I'm trying to set up my Azure pipeline to automatically fail a job if it remains in the queue for more than 5 minutes. I attempted to use the `timeoutInMinutes` argument, but it didn't work as expected. Does anyone have a solution for implementing this logic? I'd appreciate any advice!
1 Answer
Azure Pipelines doesn't directly support failing a job based on how long it's in the queue. The `timeoutInMinutes` setting only applies once the job starts running. Instead, you could create a pre-job check using a script in the initial stage. This script would compare the current time to when the job entered the queue. You might use a setup like this:
```yaml
jobs:
- job: check_queue_time
pool:
vmImage: 'ubuntu-latest'
steps:
- bash: |
queuedTime=$(System.PullRequest.SourceCommitTimestamp)
now=$(date -u +"%Y-%m-%dT%H:%M:%SZ")
diff=$(( $(date -d "$now" +%s) - $(date -d "$queuedTime" +%s) ))
echo "Queue duration: $diff seconds"
if [ $diff -gt 300 ]; then
echo "##vso[task.logissue type=error]Queued for too long. Failing."
exit 1
fi
displayName: 'Check Queue Time'
```
This assumes you can reliably access the queued time from an environment variable or the API. If that doesn't work, you might need to retrieve build metadata via Azure DevOps REST API. Let me know if you need help with that!
I appreciate the suggestion! Unfortunately, the problem is that my Job_1 runs on a self-hosted VM and can sometimes sit in the queue for upwards of 30 minutes. What I'm really hoping to do is fail Job_1 if it's queued for more than 5 minutes and then trigger Job_2 on Azure-hosted VMs. Is there a way to set this up?

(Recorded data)
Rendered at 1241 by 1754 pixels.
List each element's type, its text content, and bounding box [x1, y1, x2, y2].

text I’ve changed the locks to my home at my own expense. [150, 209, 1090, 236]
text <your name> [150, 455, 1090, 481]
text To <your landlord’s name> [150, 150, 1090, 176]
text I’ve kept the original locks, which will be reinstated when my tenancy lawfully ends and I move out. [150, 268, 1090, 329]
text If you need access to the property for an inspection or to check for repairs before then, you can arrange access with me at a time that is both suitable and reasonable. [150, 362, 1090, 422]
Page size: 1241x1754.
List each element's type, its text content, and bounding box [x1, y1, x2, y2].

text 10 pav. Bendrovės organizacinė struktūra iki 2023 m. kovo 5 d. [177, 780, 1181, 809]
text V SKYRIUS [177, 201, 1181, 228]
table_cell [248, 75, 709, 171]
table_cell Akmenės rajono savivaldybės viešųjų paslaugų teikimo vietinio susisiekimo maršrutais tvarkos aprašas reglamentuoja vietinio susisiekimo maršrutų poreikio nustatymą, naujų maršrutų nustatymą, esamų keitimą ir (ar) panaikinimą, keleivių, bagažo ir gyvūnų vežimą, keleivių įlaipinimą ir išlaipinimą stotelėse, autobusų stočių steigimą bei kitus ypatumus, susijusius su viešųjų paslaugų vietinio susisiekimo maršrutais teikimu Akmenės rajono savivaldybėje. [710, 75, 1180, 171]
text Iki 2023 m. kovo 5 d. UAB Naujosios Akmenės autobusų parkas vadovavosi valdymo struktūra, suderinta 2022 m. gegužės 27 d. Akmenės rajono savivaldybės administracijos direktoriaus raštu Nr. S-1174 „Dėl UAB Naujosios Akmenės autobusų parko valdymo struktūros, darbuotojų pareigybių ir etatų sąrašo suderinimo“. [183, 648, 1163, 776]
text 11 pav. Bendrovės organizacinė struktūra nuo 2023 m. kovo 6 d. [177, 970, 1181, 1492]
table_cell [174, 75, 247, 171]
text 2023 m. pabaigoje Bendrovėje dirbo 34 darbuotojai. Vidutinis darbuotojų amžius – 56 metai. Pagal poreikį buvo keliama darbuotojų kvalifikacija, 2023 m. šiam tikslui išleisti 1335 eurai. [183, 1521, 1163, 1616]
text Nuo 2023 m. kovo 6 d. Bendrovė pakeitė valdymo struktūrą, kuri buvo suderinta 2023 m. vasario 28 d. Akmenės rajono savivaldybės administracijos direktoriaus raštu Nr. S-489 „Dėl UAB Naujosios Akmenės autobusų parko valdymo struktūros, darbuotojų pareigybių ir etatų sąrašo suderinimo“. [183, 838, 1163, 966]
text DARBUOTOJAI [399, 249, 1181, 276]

ACTION ITEM — Restate the paragraph in the Azure pipeline text that begins "I appreciate the suggestion!" as a brief bulleted list, keeping its main facts.

ANSWER FOR THIS EXERCISE —
- Job_1 runs on a self-hosted VM.
- Job_1 can sometimes remain in the queue for upwards of 30 minutes.
- The aim is to fail Job_1 if it is queued for more than 5 minutes.
- Job_2 should then be triggered on Azure-hosted VMs.
- The writer asks whether there is a way to set this up.